Year-over-year production was flat for Magnum Hunter Resources Corp. in the second quarter as it continued transitioning to an Appalachian pure-play, making progress on its first Utica Shale well in West Virginia and blocking up its acreage position with acquisitions in the basin.
Through the first six months of the year, Magnum has divested several noncore assets in Canada, South Texas and West Virginia, netting more than $100 million (seeShale Daily, April 22).
On Friday, the company finally addressed months of speculation about its Williston Basin assets. Although it stopped short of providing any great detail, management said that it “has made a strategic decision to monetize its Divide County, ND, operated and nonoperated properties and reallocate these financial resources to its core operations in the Appalachian Basin.”

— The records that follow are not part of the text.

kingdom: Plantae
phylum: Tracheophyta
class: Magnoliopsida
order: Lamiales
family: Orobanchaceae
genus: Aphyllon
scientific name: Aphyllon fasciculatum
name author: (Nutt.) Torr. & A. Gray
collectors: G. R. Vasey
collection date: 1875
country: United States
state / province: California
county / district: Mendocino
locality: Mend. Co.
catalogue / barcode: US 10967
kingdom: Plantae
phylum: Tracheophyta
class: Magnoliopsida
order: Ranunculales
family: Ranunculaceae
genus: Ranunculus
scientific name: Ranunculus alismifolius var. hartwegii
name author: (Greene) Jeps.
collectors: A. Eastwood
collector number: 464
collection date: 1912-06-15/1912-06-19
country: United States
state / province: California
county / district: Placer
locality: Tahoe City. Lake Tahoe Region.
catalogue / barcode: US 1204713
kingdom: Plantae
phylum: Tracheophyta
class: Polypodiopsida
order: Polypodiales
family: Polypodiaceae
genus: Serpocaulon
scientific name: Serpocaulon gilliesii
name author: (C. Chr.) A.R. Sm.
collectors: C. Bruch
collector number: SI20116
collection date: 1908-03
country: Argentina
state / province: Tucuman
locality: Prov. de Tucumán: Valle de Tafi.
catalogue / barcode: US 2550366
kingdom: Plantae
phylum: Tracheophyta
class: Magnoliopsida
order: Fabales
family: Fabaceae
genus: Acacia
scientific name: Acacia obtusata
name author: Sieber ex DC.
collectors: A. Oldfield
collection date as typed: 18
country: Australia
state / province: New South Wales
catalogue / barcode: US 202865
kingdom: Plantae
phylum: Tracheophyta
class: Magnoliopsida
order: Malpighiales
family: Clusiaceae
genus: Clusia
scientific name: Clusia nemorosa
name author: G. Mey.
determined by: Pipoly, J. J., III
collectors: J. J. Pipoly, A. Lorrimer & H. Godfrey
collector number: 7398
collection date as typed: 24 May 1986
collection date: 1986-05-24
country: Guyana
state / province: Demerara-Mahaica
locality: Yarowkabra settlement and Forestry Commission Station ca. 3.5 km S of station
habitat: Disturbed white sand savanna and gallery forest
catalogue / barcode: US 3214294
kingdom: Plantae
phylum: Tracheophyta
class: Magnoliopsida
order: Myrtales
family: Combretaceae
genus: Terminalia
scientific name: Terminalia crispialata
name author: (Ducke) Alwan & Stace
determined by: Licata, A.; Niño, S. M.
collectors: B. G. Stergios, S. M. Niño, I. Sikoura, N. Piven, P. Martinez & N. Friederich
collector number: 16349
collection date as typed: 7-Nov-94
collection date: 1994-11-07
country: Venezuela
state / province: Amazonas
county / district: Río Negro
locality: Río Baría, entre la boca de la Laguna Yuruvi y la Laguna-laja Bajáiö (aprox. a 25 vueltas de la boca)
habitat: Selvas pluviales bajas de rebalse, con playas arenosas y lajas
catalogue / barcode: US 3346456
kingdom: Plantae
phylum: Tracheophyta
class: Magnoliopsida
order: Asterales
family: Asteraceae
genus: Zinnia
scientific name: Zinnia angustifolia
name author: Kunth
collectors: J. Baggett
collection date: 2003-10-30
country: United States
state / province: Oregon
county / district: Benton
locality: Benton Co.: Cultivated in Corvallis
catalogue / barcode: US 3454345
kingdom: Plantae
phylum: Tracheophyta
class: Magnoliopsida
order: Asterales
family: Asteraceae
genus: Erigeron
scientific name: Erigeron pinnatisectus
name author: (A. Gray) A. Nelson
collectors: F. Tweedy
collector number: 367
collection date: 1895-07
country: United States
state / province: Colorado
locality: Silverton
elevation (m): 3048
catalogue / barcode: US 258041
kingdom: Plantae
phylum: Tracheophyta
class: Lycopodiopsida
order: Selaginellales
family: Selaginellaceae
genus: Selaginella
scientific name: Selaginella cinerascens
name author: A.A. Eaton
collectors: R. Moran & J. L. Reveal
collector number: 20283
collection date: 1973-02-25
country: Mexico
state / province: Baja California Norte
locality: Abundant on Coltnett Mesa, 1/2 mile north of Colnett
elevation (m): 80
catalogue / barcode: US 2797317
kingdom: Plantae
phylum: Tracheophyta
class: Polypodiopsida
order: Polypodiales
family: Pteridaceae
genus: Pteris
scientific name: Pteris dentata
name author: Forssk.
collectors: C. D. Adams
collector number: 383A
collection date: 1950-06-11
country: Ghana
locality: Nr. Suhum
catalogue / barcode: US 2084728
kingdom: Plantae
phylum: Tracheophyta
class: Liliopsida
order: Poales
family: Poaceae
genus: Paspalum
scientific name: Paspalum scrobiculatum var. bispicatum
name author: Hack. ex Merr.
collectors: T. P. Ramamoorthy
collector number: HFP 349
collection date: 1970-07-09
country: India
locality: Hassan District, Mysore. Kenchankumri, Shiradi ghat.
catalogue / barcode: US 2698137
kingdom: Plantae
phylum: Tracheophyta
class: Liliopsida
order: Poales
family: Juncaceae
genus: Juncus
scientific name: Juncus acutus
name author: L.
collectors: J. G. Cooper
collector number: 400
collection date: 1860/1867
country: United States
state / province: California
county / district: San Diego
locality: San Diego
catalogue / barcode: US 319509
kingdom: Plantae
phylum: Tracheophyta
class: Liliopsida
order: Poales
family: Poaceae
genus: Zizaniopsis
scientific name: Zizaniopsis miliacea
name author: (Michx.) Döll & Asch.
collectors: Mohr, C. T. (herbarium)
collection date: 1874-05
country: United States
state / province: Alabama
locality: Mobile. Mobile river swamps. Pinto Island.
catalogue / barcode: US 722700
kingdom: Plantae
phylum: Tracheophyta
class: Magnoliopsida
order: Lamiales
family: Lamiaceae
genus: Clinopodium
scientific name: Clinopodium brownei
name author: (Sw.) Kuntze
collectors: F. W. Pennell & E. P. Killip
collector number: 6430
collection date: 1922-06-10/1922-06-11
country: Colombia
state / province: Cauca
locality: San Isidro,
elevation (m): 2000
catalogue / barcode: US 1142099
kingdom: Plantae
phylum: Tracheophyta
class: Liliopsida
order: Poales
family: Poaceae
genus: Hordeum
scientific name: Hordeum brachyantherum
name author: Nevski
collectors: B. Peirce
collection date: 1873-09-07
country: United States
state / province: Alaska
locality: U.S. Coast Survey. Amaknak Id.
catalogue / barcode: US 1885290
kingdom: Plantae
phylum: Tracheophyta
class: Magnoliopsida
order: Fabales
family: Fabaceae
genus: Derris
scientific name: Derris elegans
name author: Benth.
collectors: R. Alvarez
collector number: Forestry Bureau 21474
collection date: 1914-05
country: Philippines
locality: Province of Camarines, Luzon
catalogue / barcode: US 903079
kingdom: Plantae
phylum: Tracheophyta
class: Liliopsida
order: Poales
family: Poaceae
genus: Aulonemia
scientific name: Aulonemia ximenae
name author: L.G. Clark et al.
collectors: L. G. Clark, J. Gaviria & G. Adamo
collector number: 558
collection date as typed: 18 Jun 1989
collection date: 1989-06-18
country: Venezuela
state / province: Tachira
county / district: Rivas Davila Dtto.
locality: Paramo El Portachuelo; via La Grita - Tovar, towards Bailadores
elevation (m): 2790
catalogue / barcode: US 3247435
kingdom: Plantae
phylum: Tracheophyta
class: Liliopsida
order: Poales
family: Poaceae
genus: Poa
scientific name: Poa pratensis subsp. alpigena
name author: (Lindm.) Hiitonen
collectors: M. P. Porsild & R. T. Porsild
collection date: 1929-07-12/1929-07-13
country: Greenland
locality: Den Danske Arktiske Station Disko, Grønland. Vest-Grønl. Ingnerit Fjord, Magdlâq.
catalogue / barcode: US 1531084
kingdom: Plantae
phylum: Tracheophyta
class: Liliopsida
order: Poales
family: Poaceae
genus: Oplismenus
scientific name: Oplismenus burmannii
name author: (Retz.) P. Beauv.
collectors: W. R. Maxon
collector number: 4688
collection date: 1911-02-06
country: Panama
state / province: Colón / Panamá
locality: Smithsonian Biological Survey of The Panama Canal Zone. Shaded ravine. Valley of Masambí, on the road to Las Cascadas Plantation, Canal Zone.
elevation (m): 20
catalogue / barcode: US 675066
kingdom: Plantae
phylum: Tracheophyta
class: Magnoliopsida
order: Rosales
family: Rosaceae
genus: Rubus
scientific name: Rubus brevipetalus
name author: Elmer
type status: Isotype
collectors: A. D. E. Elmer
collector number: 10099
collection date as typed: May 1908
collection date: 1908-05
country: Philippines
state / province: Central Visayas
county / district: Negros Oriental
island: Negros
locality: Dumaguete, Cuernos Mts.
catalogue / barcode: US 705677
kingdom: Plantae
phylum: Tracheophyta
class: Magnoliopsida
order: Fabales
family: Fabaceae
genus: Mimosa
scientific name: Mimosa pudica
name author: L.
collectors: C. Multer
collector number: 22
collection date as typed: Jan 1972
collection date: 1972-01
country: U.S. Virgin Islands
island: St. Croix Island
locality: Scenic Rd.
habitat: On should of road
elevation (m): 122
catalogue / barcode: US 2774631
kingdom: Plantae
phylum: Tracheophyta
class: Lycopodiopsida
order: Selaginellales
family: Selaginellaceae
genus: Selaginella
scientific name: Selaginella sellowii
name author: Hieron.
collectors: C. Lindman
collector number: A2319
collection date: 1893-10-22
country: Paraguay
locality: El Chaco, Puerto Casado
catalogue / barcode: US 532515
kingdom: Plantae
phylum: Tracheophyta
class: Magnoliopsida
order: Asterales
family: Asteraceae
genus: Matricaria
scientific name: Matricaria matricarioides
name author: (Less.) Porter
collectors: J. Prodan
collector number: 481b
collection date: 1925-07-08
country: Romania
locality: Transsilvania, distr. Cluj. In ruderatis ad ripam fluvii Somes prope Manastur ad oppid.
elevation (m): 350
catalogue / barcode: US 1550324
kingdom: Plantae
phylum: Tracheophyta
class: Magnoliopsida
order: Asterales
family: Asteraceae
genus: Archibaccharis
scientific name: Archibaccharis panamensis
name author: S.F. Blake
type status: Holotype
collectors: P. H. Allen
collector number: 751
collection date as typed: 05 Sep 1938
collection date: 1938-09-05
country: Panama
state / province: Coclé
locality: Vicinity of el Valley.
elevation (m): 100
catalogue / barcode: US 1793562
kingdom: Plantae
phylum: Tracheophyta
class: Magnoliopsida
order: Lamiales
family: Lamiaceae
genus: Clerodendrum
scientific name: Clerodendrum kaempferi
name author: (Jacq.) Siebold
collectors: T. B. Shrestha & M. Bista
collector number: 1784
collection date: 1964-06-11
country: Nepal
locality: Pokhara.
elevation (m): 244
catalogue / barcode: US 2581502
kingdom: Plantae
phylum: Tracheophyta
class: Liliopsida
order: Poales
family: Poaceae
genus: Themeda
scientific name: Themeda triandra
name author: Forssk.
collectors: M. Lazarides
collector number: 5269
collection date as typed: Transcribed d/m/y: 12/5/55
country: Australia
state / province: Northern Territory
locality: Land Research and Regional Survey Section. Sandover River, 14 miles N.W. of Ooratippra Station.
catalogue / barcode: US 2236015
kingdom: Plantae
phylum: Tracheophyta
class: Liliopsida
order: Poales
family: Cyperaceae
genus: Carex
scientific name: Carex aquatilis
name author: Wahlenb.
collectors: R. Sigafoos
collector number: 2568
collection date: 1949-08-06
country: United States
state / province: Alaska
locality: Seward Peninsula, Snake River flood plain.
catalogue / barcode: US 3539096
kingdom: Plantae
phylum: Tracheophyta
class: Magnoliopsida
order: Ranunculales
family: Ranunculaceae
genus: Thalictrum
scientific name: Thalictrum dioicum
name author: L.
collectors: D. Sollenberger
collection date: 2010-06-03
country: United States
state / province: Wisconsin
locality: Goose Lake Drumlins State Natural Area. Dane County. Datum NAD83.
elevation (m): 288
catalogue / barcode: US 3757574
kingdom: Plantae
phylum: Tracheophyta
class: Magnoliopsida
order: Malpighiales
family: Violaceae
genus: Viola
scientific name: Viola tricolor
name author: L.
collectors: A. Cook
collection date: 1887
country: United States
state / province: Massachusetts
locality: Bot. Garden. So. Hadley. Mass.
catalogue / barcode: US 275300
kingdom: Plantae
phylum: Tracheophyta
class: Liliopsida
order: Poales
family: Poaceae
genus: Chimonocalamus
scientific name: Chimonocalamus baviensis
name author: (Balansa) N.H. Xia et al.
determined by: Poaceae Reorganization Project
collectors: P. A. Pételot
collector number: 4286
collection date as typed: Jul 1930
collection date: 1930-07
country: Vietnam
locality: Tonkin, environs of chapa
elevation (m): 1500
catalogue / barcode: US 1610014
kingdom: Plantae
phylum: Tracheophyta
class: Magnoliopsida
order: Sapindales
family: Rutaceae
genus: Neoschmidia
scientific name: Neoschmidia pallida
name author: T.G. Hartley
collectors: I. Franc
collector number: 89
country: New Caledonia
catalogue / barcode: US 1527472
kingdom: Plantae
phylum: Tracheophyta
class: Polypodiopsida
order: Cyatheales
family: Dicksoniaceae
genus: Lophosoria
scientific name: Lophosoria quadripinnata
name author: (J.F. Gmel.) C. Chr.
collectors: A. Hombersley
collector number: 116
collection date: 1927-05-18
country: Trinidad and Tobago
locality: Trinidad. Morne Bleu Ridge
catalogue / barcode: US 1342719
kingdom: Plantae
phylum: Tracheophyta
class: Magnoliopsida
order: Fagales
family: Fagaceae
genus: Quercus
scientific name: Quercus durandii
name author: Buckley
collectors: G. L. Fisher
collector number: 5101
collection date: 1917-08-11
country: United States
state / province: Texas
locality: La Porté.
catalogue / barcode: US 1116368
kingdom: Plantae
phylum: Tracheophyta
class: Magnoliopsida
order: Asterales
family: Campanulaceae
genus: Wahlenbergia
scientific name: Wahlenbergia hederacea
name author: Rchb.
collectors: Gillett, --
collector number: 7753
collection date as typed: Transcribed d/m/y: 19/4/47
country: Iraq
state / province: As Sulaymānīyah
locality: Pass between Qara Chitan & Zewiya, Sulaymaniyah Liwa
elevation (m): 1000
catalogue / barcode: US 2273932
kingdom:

The move is no surprise, considering that Magnum has already picked up more than 16,000 net acres in the Marcellus and Utica shales this year (see Shale Daily, July 25). In 2013, the company closed on $700 million in noncore divestitures, including the sale of its Eagle Ford Shale assets to Penn Virginia Corp. for $401 million (see Shale Daily, April 4, 2013).
Although production in the second quarter was mostly flat, dropping to 15,923 boe/d from 15,941 boe/d in 2Q2013, adjusted production, which includes assets it sold off, was up 18% in 2Q2014 to 17,822 boe/d from 17,814 boe/d in the year-ago period.
“The financial numbers reported today continue to reflect the changes being made in our business model with much greater emphasis being focused on our Appalachian assets,” said CEO Gary Evans . “This redirection will continue throughout the year as we are successful at divesting all other properties to focus on our substantial leasehold position in the Marcellus and Utica shale plays.”
While the company spent heavily on its Appalachian assets last quarter, which in part led to a net loss of $80 million (43 cents/share), compared to net income of $151.3 million (89 cents/share) in 2Q2013, it did earn more revenue on oil and gas volumes. Magnum’s average price for its oil, natural gas and natural gas liquids was $53.96/boe, up from $51.10/boe in the year-ago period.
Also last quarter, the company made progress on its long-awaited Utica Shale well in Tyler County, WV, the Stewart Winland 1300 (see Shale Daily, May 16). That well is relatively close to the company’s Stalder 3UH in Monroe County, OH, which it tested in February at 32.5 MMcf/d (see Shale Daily, Feb. 14).
The company said it has finished drilling and casing the well to a vertical depth of 11,050 feet and a horizontal length of 5,500 feet. The well was completed and stimulated with 22 hydraulic fracturing stages. Magnum said the well is currently resting and an initial production rate will be released in September.
“The wireline logging data confirmed the Point Pleasant target formation from the Stewart Winland 1300 pad location contains hydrocarbons and appears to possibly have even more bottom hole pressure than the Stalder 3UH,” the company said in its earnings release.
Magnum completed five wells in the Marcellus and Utica shales last quarter and participated in 13 nonoperated wells and the completion of another six in the Williston Basin. Magnum said Friday that it will continue to purchase land in the Appalachian Basin.